Released Podcast Episodes
About The Podcast
Declining DNA sequencing costs have created a deluge of genetic data. In the past decade, these data have been used to construct genetic predictors of complex, polygenic traits—that is, traits controlled by many genes. These genetic predictors, called polygenic scores or polygenic risk scores (PGS or PRS for short), are rapidly improving and will continue to improve as further data are collected.
In this podcast, we’ll explore the many clinical applications of PGS and related genomic technologies, including:
- precision medicine: using PGS to identify groups of individuals at higher risk of certain diseases (risk stratification) in order to best allocate preventive screening or medication.
- preimplantation genetic diagnosis (PGD): using PGS in conjunction with in-vitro fertilization to identify embryos that have a predisposition for developing diseases—and not just aneuploidies (an aberrant number of chromosomes) or monogenic disorders (like Cystic fibrosis or Sickle cell disease), but predispositions for complex, common diseases (like cardiovascular, neurodegenerative, and metabolic diseases).

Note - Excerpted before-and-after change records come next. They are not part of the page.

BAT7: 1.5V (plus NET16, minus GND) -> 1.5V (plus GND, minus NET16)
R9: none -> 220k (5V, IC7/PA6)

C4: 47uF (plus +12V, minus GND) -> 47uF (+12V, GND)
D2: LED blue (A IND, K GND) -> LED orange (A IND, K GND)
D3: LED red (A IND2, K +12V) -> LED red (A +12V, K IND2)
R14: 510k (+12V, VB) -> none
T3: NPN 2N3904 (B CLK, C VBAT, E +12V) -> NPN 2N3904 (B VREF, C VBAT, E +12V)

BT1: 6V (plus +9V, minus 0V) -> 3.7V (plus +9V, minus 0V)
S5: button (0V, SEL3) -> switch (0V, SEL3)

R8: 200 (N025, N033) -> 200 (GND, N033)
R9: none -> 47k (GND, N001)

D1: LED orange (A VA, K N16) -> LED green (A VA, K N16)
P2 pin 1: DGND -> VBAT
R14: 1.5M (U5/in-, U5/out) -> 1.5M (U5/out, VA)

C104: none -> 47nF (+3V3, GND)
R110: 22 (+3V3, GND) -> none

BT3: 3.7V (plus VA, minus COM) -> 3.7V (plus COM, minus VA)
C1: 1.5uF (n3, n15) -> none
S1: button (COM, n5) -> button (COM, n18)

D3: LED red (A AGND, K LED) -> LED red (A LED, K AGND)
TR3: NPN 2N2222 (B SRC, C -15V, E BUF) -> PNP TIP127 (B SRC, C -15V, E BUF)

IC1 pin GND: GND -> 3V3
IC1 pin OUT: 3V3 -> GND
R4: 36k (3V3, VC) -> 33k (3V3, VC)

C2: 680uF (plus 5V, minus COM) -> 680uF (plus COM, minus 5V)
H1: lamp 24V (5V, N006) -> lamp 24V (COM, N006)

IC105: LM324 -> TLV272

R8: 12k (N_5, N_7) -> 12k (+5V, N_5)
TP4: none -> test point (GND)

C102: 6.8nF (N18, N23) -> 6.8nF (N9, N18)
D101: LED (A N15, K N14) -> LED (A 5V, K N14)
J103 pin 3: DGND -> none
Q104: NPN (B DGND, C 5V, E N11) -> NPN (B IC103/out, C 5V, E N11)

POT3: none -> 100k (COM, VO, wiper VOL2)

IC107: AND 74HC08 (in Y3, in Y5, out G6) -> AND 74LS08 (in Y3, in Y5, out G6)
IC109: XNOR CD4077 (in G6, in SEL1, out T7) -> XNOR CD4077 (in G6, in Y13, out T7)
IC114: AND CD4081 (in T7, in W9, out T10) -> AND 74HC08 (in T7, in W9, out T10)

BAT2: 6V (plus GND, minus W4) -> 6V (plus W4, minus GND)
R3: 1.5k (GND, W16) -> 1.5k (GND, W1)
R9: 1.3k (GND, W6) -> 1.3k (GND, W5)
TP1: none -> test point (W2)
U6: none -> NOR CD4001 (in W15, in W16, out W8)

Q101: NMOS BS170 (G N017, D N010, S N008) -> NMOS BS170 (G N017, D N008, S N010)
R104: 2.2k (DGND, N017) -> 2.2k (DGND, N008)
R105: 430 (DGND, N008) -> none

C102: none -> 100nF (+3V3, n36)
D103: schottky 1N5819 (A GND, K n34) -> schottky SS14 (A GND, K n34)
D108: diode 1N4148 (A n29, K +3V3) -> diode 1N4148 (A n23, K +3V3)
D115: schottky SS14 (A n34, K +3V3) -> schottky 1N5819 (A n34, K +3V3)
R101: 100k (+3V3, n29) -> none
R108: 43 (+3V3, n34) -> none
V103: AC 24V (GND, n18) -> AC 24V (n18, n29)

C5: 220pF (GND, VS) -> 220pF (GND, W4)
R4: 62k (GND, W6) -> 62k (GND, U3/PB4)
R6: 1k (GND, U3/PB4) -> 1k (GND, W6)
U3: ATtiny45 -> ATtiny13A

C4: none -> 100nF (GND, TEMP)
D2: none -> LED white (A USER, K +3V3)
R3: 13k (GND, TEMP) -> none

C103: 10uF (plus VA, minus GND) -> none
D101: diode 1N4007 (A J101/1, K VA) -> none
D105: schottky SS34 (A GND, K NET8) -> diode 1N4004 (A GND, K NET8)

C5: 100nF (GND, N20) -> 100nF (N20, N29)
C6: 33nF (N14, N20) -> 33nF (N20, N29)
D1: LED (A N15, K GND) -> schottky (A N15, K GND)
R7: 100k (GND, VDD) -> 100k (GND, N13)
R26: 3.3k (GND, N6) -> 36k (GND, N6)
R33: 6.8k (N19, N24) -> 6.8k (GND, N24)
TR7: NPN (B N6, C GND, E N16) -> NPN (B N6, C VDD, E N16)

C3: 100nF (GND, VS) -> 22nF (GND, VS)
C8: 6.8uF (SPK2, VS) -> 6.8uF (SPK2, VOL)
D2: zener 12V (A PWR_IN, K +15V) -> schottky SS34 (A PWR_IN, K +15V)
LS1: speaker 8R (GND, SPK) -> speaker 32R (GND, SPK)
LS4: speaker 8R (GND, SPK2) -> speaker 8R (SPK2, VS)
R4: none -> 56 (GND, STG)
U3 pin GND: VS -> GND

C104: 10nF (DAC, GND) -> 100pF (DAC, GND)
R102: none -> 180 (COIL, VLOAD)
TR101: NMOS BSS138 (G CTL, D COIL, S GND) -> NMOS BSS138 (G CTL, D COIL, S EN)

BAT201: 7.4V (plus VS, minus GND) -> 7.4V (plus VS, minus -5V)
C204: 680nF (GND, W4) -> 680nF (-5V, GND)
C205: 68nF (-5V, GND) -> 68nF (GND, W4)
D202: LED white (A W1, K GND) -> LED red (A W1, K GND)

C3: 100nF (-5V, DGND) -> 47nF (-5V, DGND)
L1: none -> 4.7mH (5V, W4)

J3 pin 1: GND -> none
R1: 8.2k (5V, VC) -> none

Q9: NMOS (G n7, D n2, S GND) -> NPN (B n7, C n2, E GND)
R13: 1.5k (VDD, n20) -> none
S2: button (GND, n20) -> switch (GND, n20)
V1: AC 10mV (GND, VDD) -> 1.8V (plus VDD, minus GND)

- gene-drives: using DNA-editing technologies like CRISPR-Cas9 to propagate certain genes throughout a population—say, a species of mosquito—in order to wipe out or control that population.
- mechanistic understanding of disease and drug-targeting: using functional annotation to begin to mechanistically understand a disease or identify potential drug targets.
Technical and Ethical Complexity
These technologies have the potential to save millions of lives and radically reduce disease incidence. But they also have the potential to make indelible changes to the collective human gene pool or cause an ecological disaster. It is an understatement to say these technologies are ethically and technically complex.
To fully grasp them, one needs to understand many topics, among them:
- quantitative and population genetics (fields that are rapidly evolving)
- evolutionary biology
- reproductive medicine and embryology
- healthcare economics
The State of the Conversation
There is a distinct lack of serious, nuanced conversations about the intersection of genomic technologies and bioethics (save for a couple of exceptions). I believe this is for a few reasons:
- Many of these fields are evolving on a month-by-month basis, so it is nearly impossible to stay up-to-date with the cutting edge, and thus it can be difficult to separate scientific fact from fiction.
- Journalists have an incentive to sensationalize and to paper over any technical complexity (not to mention, few geneticists and bioethicists work in journalism).
- Parts of the history of genetics are quite sordid (e.g., sterilization laws, the eugenic practices of the Nazis, etc.), so few practicing scientists are willing to wade into these murky bioethical waters for fear of contamination.
However, given that these technologies are on the horizon, if not already here, such conversations are sorely needed. (And demurral on these topics won’t stop these technologies from progressing and eventually being used, whether in the US or abroad.)
The purpose of the podcast is twofold:
- To help the listener develop a scientific and ethical framework for understanding cutting-edge genomic technologies.
- To expand the scope of conversations we have about genomics and bioethics, so that we, as a culture, can collectively determine the use of such technologies.
My hope is that the podcast will begin some difficult but necessary conversations, ones about issues that will define the future of our species.